Circuit City Set Aflame
Pia Sarkar
12/21/07 - 03:08 PM EST
Updated since 9:31 a.m. EST
SAN FRANCISCO -- In a holiday season that is expected to be led by consumer electronics,
Circuit City(CC Quote) says it will see a loss in its fourth quarter.
That disappointing forecast, along with a dreadful third-quarter report, sent shares of the country's second-largest electronics retailer plunging 25% Friday afternoon.
Circuit City reported a much worse-than-expected loss for the third quarter, with sharply lower sales and weakened margins.
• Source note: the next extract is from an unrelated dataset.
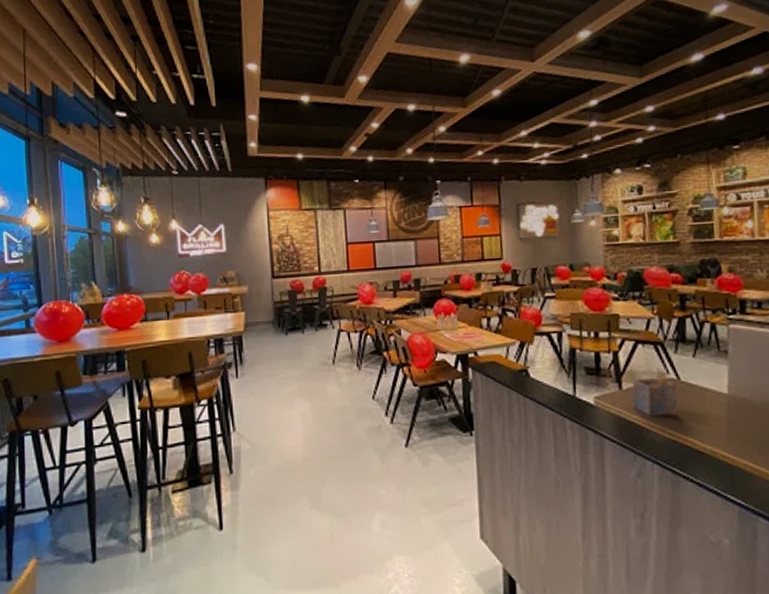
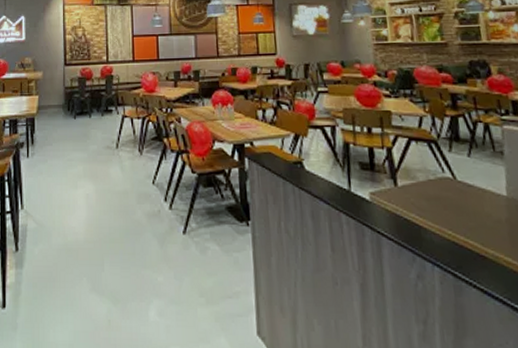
napkin holder: present [632,368,678,417] -> none [408,166,456,217]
The retailer blamed the shortfall on its ongoing "transformation" efforts -- which have yet to transform the company.
"Circuit City's internal restructuring efforts appear to have gotten the better of its financial performance," wrote Goldman Sachs analyst Matthew Fassler in his research. "In our view, the company leaned on self-inflicted disruption from its 'transformation' process."
Indeed, even Circuit City's own executives admit that they brought their problems upon themselves.
"We are very dissatisfied with our third quarter results," said Philip Schoonover, chairman, president and chief executive of the company. "We underestimated the financial impact from the disruption of our transformation work, which contributed to lower close rates, reduced attachments of higher margin accessories and firedog services and lower extended warranty net sales as compared with the prior year."
Circuit City now expects a "moderate" loss in the fourth quarter, which includes a crucial holiday shopping season that will largely be driven by consumer-electronics sales. Analysts had expected earnings of 56 cents a share.
With Circuit City's weak positioning, rival
Best Buy(BBY Quote) could emerge as a winner. Best Buy
reported a 52% climb in third-quarter profit earlier this week, helped in part by a calendar shift.
In comparison, Circuit City's results were disastrous. The company reported a loss of $207.3 million, or $1.26 a share, widened from $20.4 million, or 12 cents a share, a year earlier.
The bottom line was in part weighed down by a $102.8 million charge to establish a valuation allowance for deferred tax assets. Excluding the charge, the loss was 64 cents a share, still well worse than analysts' expectation of 31 cents, based on Thomson Financial's mean estimate.
Sales fell to $2.96 billion from $3.06 billion the prior year, missing analysts' target of $3 billion. Same-store sales, or sales at stores open at least a year, dropped 5.6%.
The company's consolidated gross profit margin slid to 19.1% from 22.1% a year earlier. Circuit City said the decline was driven by drops in television margins, extended warranty sales and PC hardware margins.
Earlier this year, the company announced a sweeping restructuring, with one of its plans involving the layoff of 3,400 employees in favor of lower-paid workers. Analysts say that has come back to bite the company as inexperienced staff results in weaker levels of customer service and disorder in its stores.
"We believe that these issues are primarily self-induced and are within our control to improve," said Schoonover. "Though there is more work to be done, we started to address the execution issues and experienced sequential improvements in close rate, and our key TV attachment basket improved each month of the quarter after hitting a bottom in August."
Amid the losses, Circuit City received a $1.3 billion credit facility from Bank of America, the company said. That will replace its current $500 million credit line.
Despite Circuit City's disappointments, its executives won't be going anywhere. The company's board approved a special cash retention award for each of Circuit City's executive vice presidents and senior vice presidents.
Effective Jan. 1, the award will vest over a three-year period and amount to $1 million for each executive vice president and $600,000 for each senior vice president, according to Securities and Exchange Commission filings.
Additionally, the company's compensation and personnel committee approved long-term incentive awards to Schoonover and to each of Circuit City's executive vice presidents and senior vice presidents. The awards will be in the form of options to acquire shares of the company's common stock, valued at $2.9 million for the CEO and $775,000 for each executive vice president.
Scott Tilghman, an analyst for Soleil-Hudson Square Research, says the retention program shows that Circuit City is intent on keeping its management in place in order to ensure continuity on its transformation plans.
He believes that management has not had enough time to see those changes through, hampered by problems at the company that preceded them, as well as larger macroeconomic issues outside of their control.
Nonetheless, Tilghman says patience will wear thin if progress is not realized by next year.
For some shareholders, that patience has already worn out. The stock recently was down $1.82 to $4.84.